**Extract to read**
-------

Analyzing Log Files
This chapter explains how to create reports from your web or proxy
server log files using the Webalizer package.
The Webalizer Logfile Analysis module
Webalizer is a freely available program for analyzing and generating
reports from Apache, Squid and WU-FTPd log files. If you are running
a website and want to see which pages are visited the most, at what
times the most traffic comes or which countries it comes from,
Webalizer is the tool to use. If you manage a Squid proxy server
and want to see which sites clients most commonly access and when
the proxy is most heavily used, it can generate reports showing
that information as well.
Unlike many of the other servers that Webmin can configure, Webalizer
is relatively simple. When the webalizer command is run, it reads
in a log file and generates HTML pages and images based on the records
in that log. It can also read statistics gathered in previous
runs which from a history file, so that the report can include
data that is no longer in the log file. The same history file is
then updated with information from the latest report, for use
in subsequent processing. This allows the system administrator
to safely delete the original log file once it has been summarized.
Webalizer by default uses the global configuration file /etc/webalizer.conf,
which specifies the kinds of tables and graphs to generate and
titles to use. On a system that hosts multiple virtual servers,
several configuration files usually exist so that different
reporting options can be set for different sites. Unfortunately,
there is no way to combine both options from both the global and
per-log configuration files – only one can be used when generating
a report.
Because log files are always having new requests appended to
them, Webalizer is usually run on schedule by a program like Cron.
It does not have its own server process or daemon, and so depends
upon a scheduler to invoke it every day or two to re-process each
log file and re-generate each report.
Due to its relative simplicity, Webalizer behaves identically
on all varieties of Unix. This means that the functionality and
layout of the Webmin module is identical as well, although the
Scheduled Cron Jobs module must be installed and working for
the scheduled reporting feature to work.
Webmin's Webalizer module icon can be found in the Servers category.

-------

**Collected data entries**
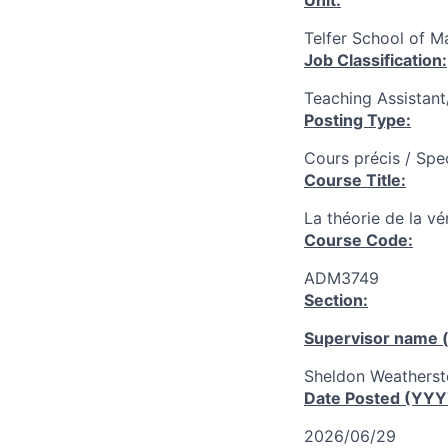
Unit:
Telfer School of 
Job Classification:
Teaching Assistan
Posting Type:
Cours précis / Spe
Course Title:
La théorie de la vér
Course Code:
ADM3749
Section:
Supervisor name (
Sheldon Weathers
Date Posted (YY
2026/06/29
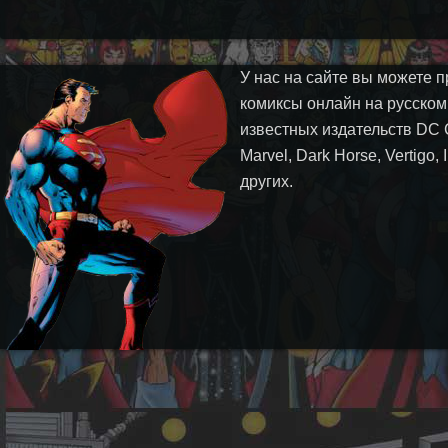
У нас на сайте вы можете п
комиксы онлайн на русском
известных издательств DC 
Marvel, Dark Horse, Vertigo,
других.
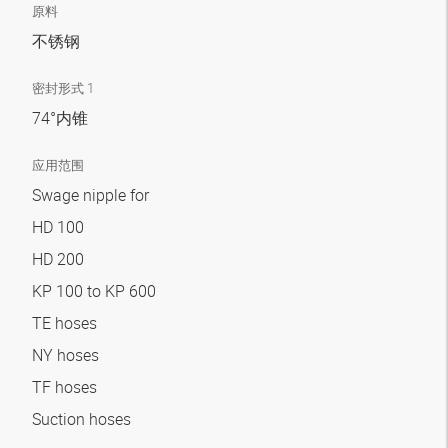
原料
不锈钢
密封形式 1
74°内锥
应用范围
Swage nipple for
HD 100
HD 200
KP 100 to KP 600
TE hoses
NY hoses
TF hoses
Suction hoses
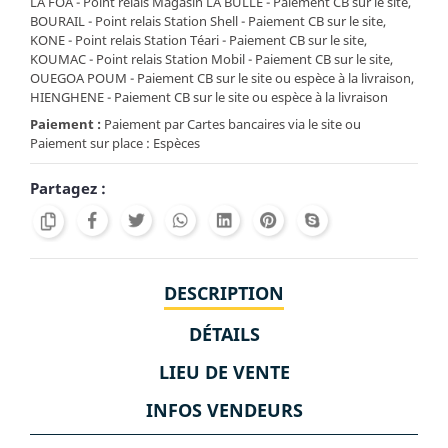
LA FOA - Point relais Magasin LA BULLE - Paiement CB sur le site,
BOURAIL - Point relais Station Shell - Paiement CB sur le site,
KONE - Point relais Station Téari - Paiement CB sur le site,
KOUMAC - Point relais Station Mobil - Paiement CB sur le site,
OUEGOA POUM - Paiement CB sur le site ou espèce à la livraison,
HIENGHENE - Paiement CB sur le site ou espèce à la livraison
Paiement :
Paiement par Cartes bancaires via le site ou
Paiement sur place : Espèces
Partagez :
DESCRIPTION
DÉTAILS
LIEU DE VENTE
INFOS VENDEURS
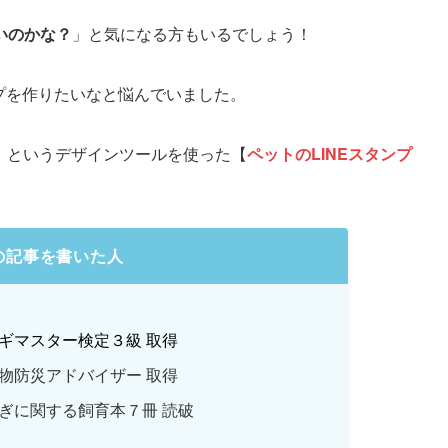
いのかな？
」と気になる方もいるでしょう！
ンプを作りたいなと悩んでいました。
」というデザインツールを使った【
ペットのLINEスタンプ
の記事を書いた人
ギマスター検定３級 取得
物防災アドバイザー 取得
ぎに関する飼育本７冊 読破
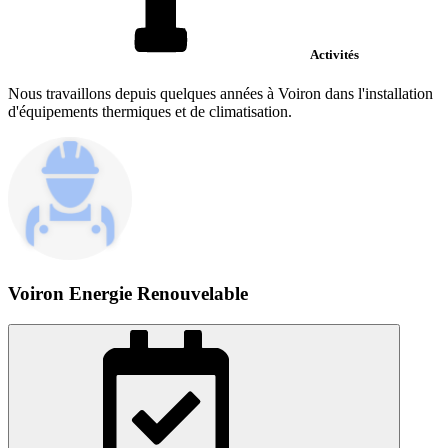
Activités
Nous travaillons depuis quelques années à Voiron dans l'installation
d'équipements thermiques et de climatisation.
Voiron Energie Renouvelable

-------

**Problems to work on**
a: Answer these questions about the chapter on analyzing log files:
(i) What is the path of the global configuration file that Webalizer uses by default?
(ii) Which three kinds of log files can Webalizer analyze and report on?
(iii) In which Webmin category is the Webalizer module icon found?
b: Find every line in the records that contains the string "site", and copy each such line.

**Answers to this exercise**
a:
(i) /etc/webalizer.conf
(ii) Apache, Squid and WU-FTPd log files
(iii) The Servers category

b:
LA FOA - Point relais Magasin LA BULLE - Paiement CB sur le site,
BOURAIL - Point relais Station Shell - Paiement CB sur le site,
KONE - Point relais Station Téari - Paiement CB sur le site,
KOUMAC - Point relais Station Mobil - Paiement CB sur le site,
OUEGOA POUM - Paiement CB sur le site ou espèce à la livraison,
HIENGHENE - Paiement CB sur le site ou espèce à la livraison
Paiement par Cartes bancaires via le site ou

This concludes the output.